--- Input data Enclosed Below ---

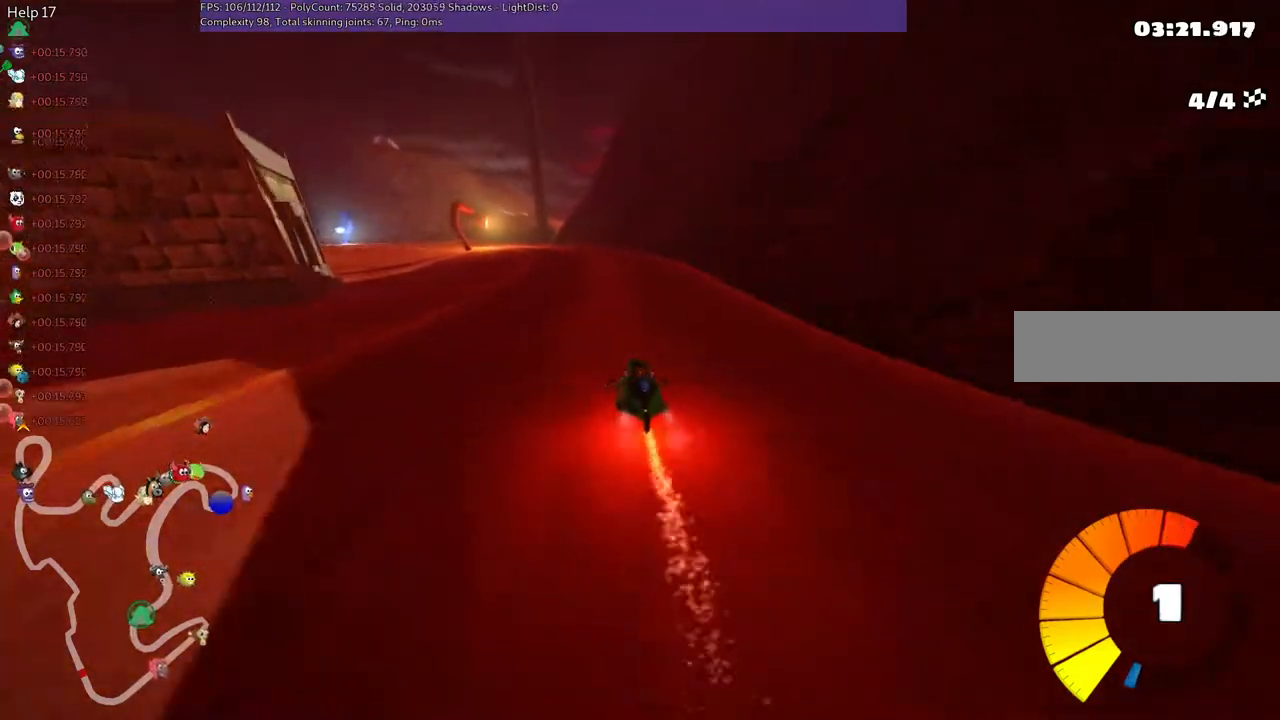
{"keys": ["m", "right", "up"], "events": []}
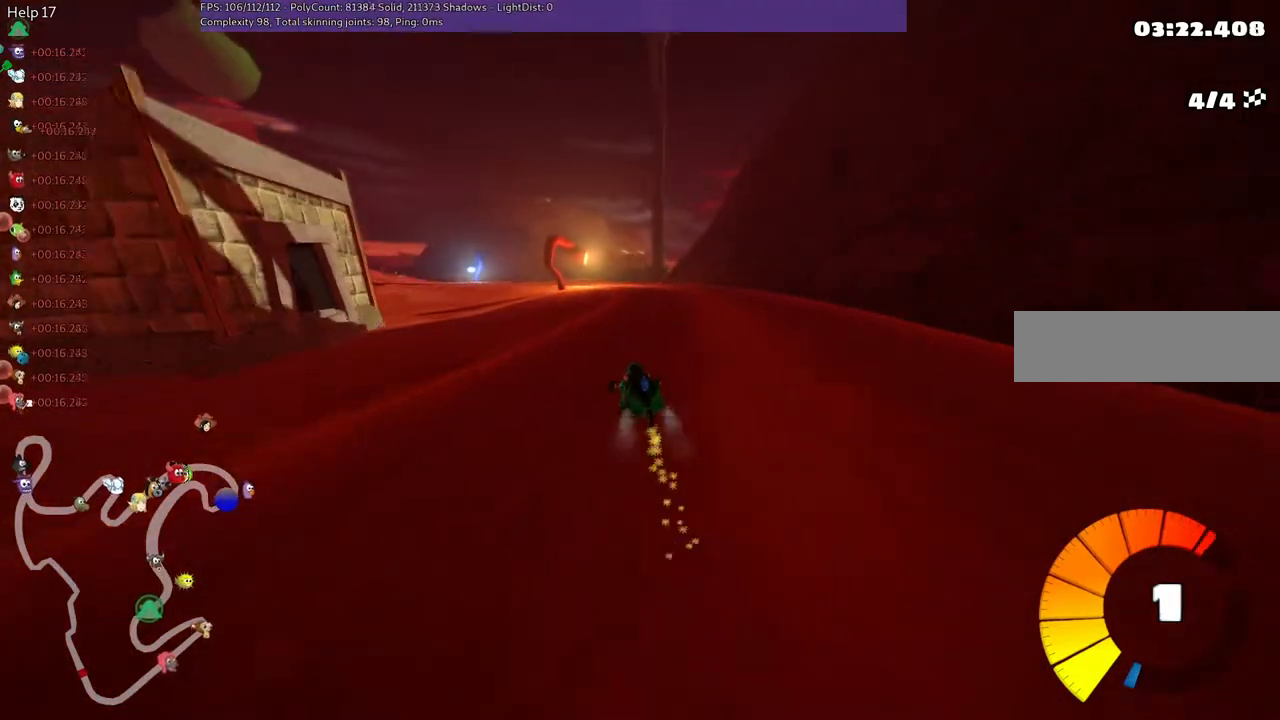
{"keys": ["m", "right", "up"], "events": []}
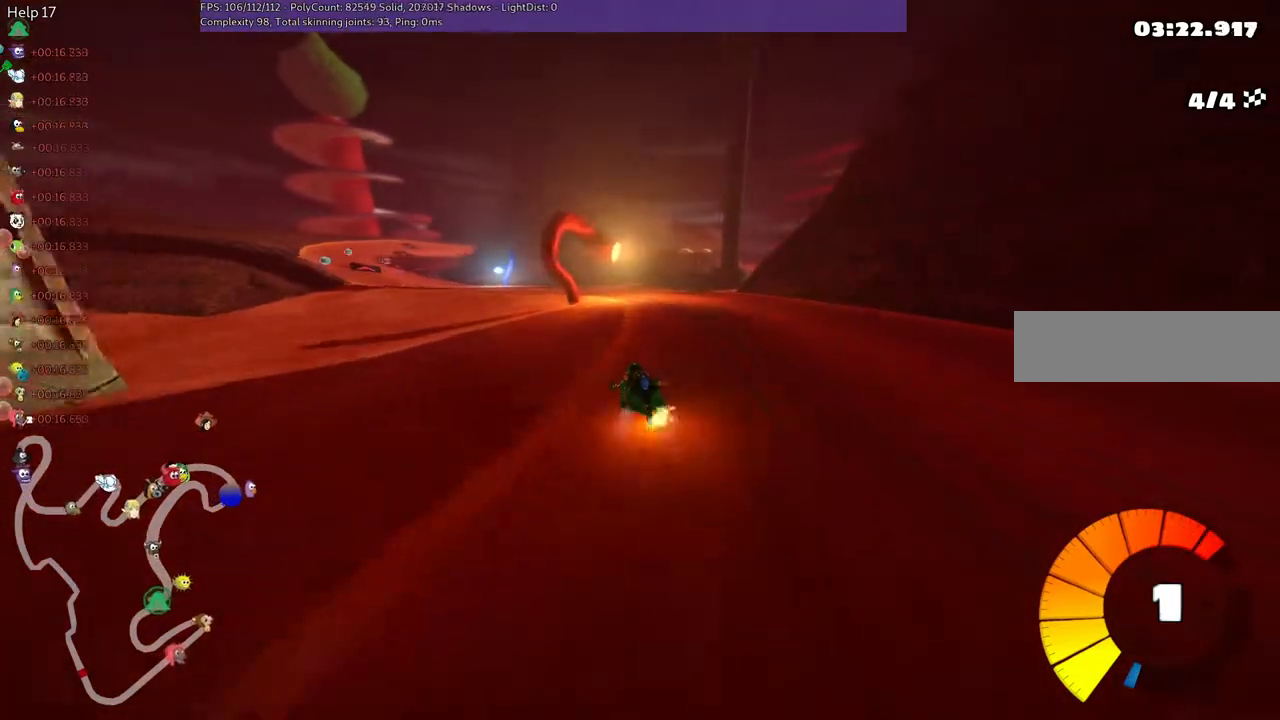
{"keys": ["up"], "events": [[183, "right", "up"], [283, "n", "down"], [383, "m", "up"], [467, "n", "up"]]}
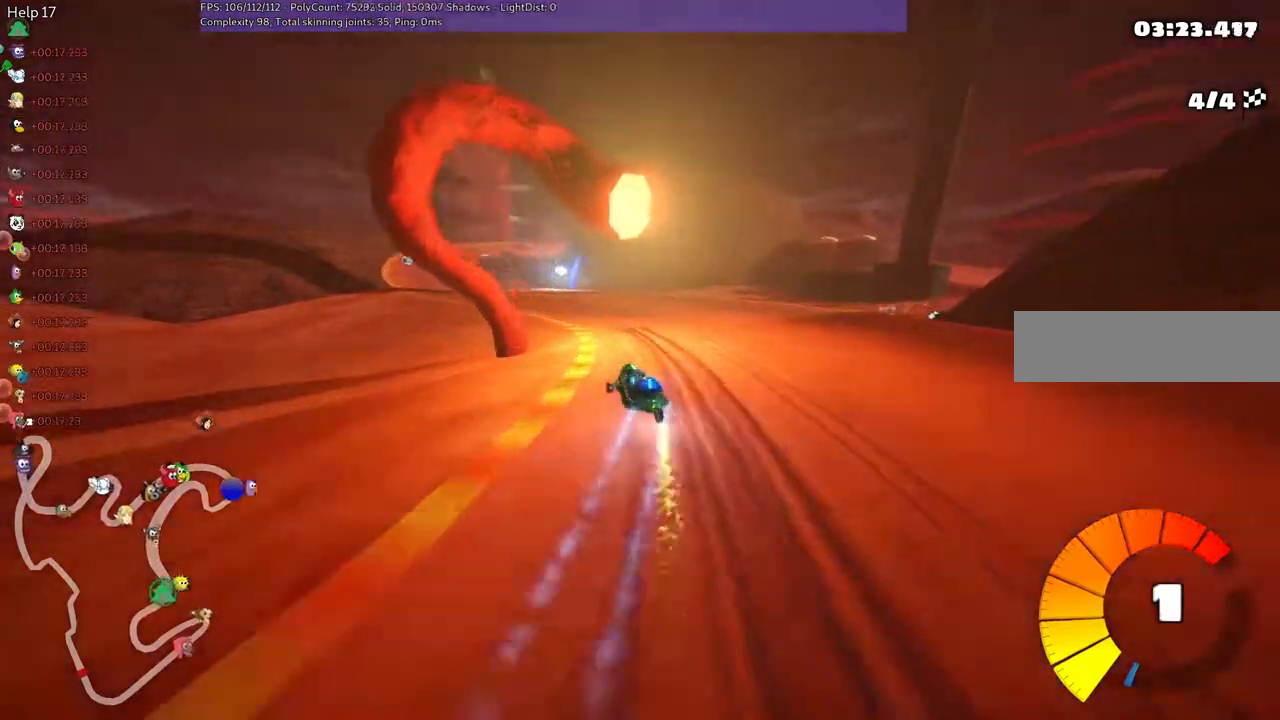
{"keys": ["up"], "events": [[17, "left", "down"], [500, "left", "up"]]}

--- End of Enclosed Input data ---

> Task instructions: Return every line above where "down" appears.

> Exercise solution:
{"keys": ["up"], "events": [[183, "right", "up"], [283, "n", "down"], [383, "m", "up"], [467, "n", "up"]]}
{"keys": ["up"], "events": [[17, "left", "down"], [500, "left", "up"]]}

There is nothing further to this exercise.